*** Records for the exercise Section Begins ***

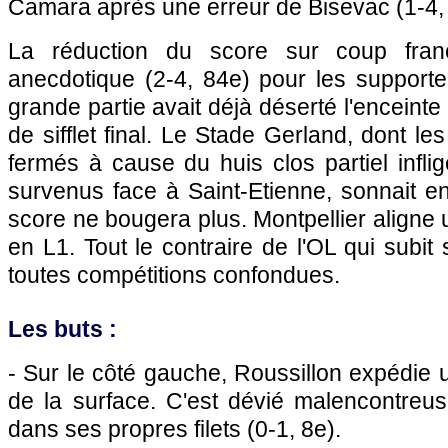
Camara après une erreur de Bisevac (1-4,
La réduction du score sur coup fran
anecdotique (2-4, 84e) pour les supporte
grande partie avait déjà déserté l'enceinte
de sifflet final. Le Stade Gerland, dont le
fermés à cause du huis clos partiel inflig
survenus face à Saint-Etienne, sonnait e
score ne bougera plus. Montpellier aligne
en L1. Tout le contraire de l'OL qui subit s
toutes compétitions confondues.
Les buts :
- Sur le côté gauche, Roussillon expédie u
de la surface. C'est dévié malencontre
dans ses propres filets (0-1, 8e).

*** Records for the exercise Section Ends ***

*Exercise directions:* Please transcribe exactly the lines above from the line that has "grande partie avait déjà déserté l'enceinte" up to and including the line that has "de la surface. C'est dévié malencontre"; no other line belongs in the answer.

*Task response:*
grande partie avait déjà déserté l'enceinte
de sifflet final. Le Stade Gerland, dont le
fermés à cause du huis clos partiel inflig
survenus face à Saint-Etienne, sonnait e
score ne bougera plus. Montpellier aligne
en L1. Tout le contraire de l'OL qui subit s
toutes compétitions confondues.
Les buts :
- Sur le côté gauche, Roussillon expédie u
de la surface. C'est dévié malencontre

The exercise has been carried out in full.